A l'abri de la crise, la pharma face à d'autres défis

(usine nouvelle) - Moins touchées par la morosité de la conjoncture que par les tendances profondes qui bouleversent l'industrie pharmaceutique mondiale, les entreprises françaises du médicament doivent s'adapter, se diversifier et rattraper leur retard dans les biotechnologies.

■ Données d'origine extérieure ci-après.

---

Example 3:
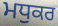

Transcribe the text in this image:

ਮਧੁਕਰ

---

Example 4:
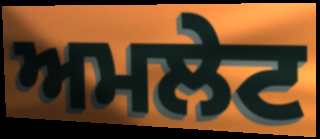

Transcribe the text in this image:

ਅਮਲੇਟ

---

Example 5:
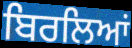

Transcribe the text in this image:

ਬਿਰਲਿਆਂ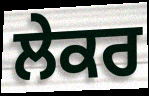
ਲੇਕਰ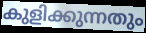
കുളിക്കുന്നതുംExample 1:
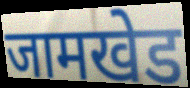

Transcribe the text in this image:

जामखेड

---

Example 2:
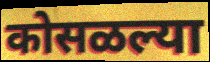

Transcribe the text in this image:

कोसळल्या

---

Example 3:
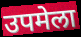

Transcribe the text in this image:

उपमेला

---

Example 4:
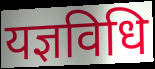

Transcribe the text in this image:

यज्ञविधि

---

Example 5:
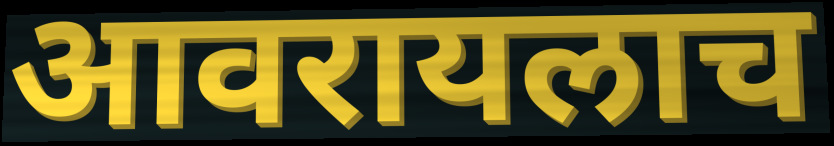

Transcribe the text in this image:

आवरायलाच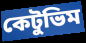
কেটুভিমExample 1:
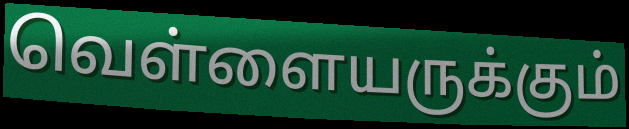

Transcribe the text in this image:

வெள்ளையருக்கும்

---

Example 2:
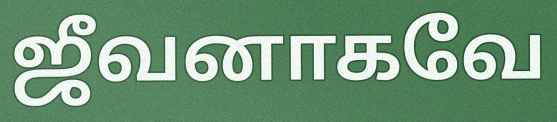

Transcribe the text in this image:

ஜீவனாகவே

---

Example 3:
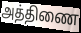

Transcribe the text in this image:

அத்திணை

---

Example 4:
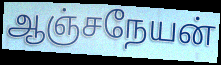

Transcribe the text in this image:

ஆஞ்சநேயன்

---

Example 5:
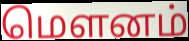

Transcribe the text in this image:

மௌனம்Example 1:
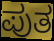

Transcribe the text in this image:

ಪುತ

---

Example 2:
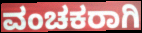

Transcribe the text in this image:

ವಂಚಕರಾಗಿ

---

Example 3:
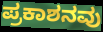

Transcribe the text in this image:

ಪ್ರಕಾಶನವು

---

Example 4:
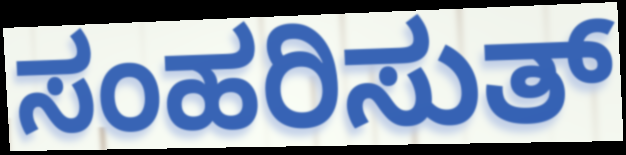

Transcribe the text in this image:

ಸಂಹರಿಸುತ್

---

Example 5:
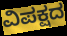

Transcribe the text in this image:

ವಿಪಕ್ಷದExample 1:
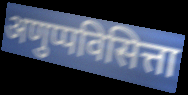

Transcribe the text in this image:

अणुप्पविसित्ता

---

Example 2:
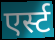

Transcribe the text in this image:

एर्स्ट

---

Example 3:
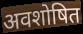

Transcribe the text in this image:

अवशोषित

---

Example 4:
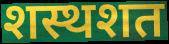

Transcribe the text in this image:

शस्थशत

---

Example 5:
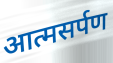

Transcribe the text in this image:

आत्मसर्पण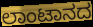
ಲಾಂಟಾನದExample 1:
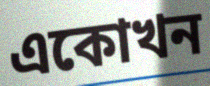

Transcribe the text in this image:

একোখন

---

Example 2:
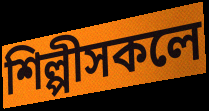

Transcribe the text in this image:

শিল্পীসকলে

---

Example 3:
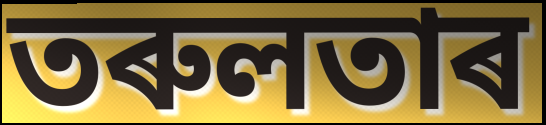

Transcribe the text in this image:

তৰুলতাৰ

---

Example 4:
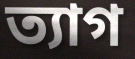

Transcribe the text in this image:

ত্যাগ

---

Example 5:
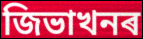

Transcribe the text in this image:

জিভাখনৰ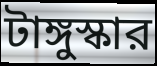
টাঙ্গুস্কারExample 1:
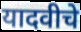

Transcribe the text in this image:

यादवीचे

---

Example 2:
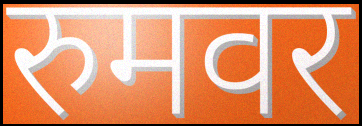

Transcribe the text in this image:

रुमवर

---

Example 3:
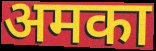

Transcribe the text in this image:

अमका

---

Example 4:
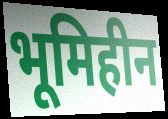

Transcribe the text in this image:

भूमिहीन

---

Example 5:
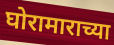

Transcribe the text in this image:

घोरामाराच्या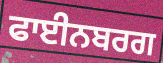
ਫਾਈਨਬਰਗ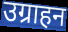
उग्राहन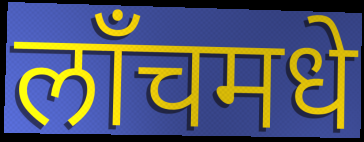
लाँचमधेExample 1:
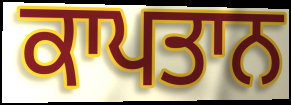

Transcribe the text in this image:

ਕਾਪਤਾਨ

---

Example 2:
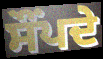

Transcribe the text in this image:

ਸੌਂਪਦੇ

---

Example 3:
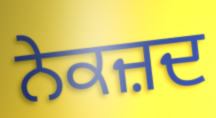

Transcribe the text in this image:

ਨੇਕਜ਼ਦ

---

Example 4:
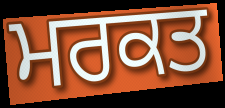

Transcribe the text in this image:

ਮਰਕਤ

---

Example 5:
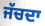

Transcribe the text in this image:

ਜੱਚਦਾ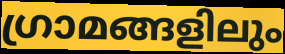
ഗ്രാമങ്ങളിലും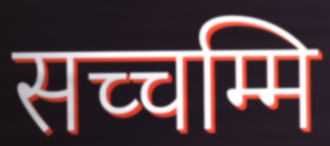
सच्चम्मि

A l'abri de la crise, la pharma face à d'autres défis Avec une croissance de son chiffre d'affaires de 5,2 % en 2007, entre 4 et 5 % prévus pour 2008, près de 1 000 créations nettes d'emplois par an, le secteur pharmaceutique français, premier producteur européen de médicaments, fait des envieux. Il passe largement au travers des fourches caudines de la récession qui plane sur l'économie mondiale. La tempête conjoncturelle, agitée par l'inflation, les licenciements et autres avalanches boursières, ne déclenche pas de chute de la consommation de médicaments. Le comportement qui consiste à ne pas consulter de médecins, et par voie de conséquence à ne pas se procurer de traitements, pour faire des économies reste très marginal. Pour reprendre un slogan du syndicat de l'industrie pharmaceutique française, le Leem (Les entreprises du médicament), « le médicament n'est pas un produit comme un autre ». Quasiment contra-cyclique, sa consommation est « protégée » du marasme par la sécurité sociale. D'ailleurs, 95 % du chiffre d'affaires du secteur sont solvabilisés par l'Assurance Maladie.